Thursday, March 12 – Camden County
“Damn the torpedoes! Full speed ahead! – Admiral David Farragut and Battle of Mobile Bay, August 5, 1864”
Camden County College, Connector Building, Room 101, 200 College Drive, Blackwood, NJ 08012 -- 7:15 p.m. -- Presented by the Old Baldy Civil War Roundtable.
In the spring of 1864, the Southern heartland was still intact from the Shenandoah Valley to the red clay hills of Georgia. Richmond, Atlanta, and the seaport cities of Mobile, Charleston, and Wilmington were thriving despite the Union naval blockade. The effects of the Anaconda Strategy were felt but the impact was more an inconvenience than true suffering. West of the Mississippi the situation was very much the same except for New Orleans and a few Union garrisons on the coast. In the North the high hopes that followed victories at Vicksburg and Gettysburg were turning into despair. The Northern electorate blamed President Lincoln for mismanagement of the war and the November elections were looming. If the Confederates could deny the North a major military victory and hold out until the elections, it was a real possibility the South could win the war through a negotiated peace.

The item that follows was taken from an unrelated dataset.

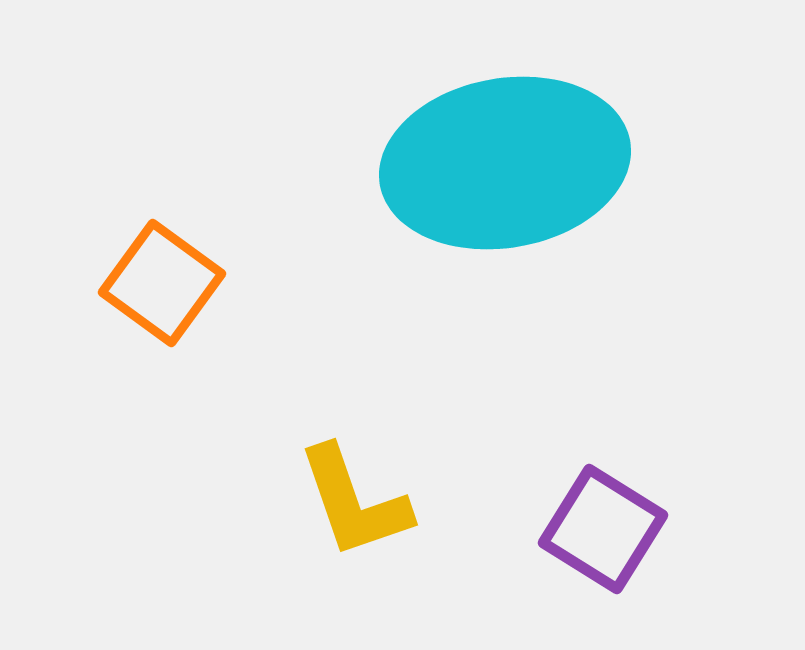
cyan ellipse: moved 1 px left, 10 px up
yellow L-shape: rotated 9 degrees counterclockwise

Just how much did the Battle of Mobile Bay affect the national stage at this critical time? Some argue the victory helped Lincoln’s campaign win the presidency while others claim the closure of the port of Mobile hastened the economic defeat of the South and had little actual impact on the election. This presentation will set the scene, discuss major players, critique the strategy and tactics and debate the battle’s impact.
Independent historian Paul Prentiss is a retired Navy Captain and Chief Scientist for a national science and technology company. The Massachusetts native graduated from the University of Michigan Physics program and Naval War College in Newport, Rhode Island. While serving in the Navy he was able to visit many worldwide historic sites and tread the ground where extraordinary events unfolded. Paul and his wife Susan live in nearby Marlton, NJ. He is a volunteer STEM mentor, trustee for the Old Baldy Civil War Roundtable of Philadelphia and active member of the Coastal Defense Study Group. His distant cousin, LT Roderick Prentiss, participated in the Battle of Mobile Bay as Executive Officer aboard the USS Monongahela where he was struck by flying splinters caused by cannon fire from Fort Morgan and subsequently died of his wounds.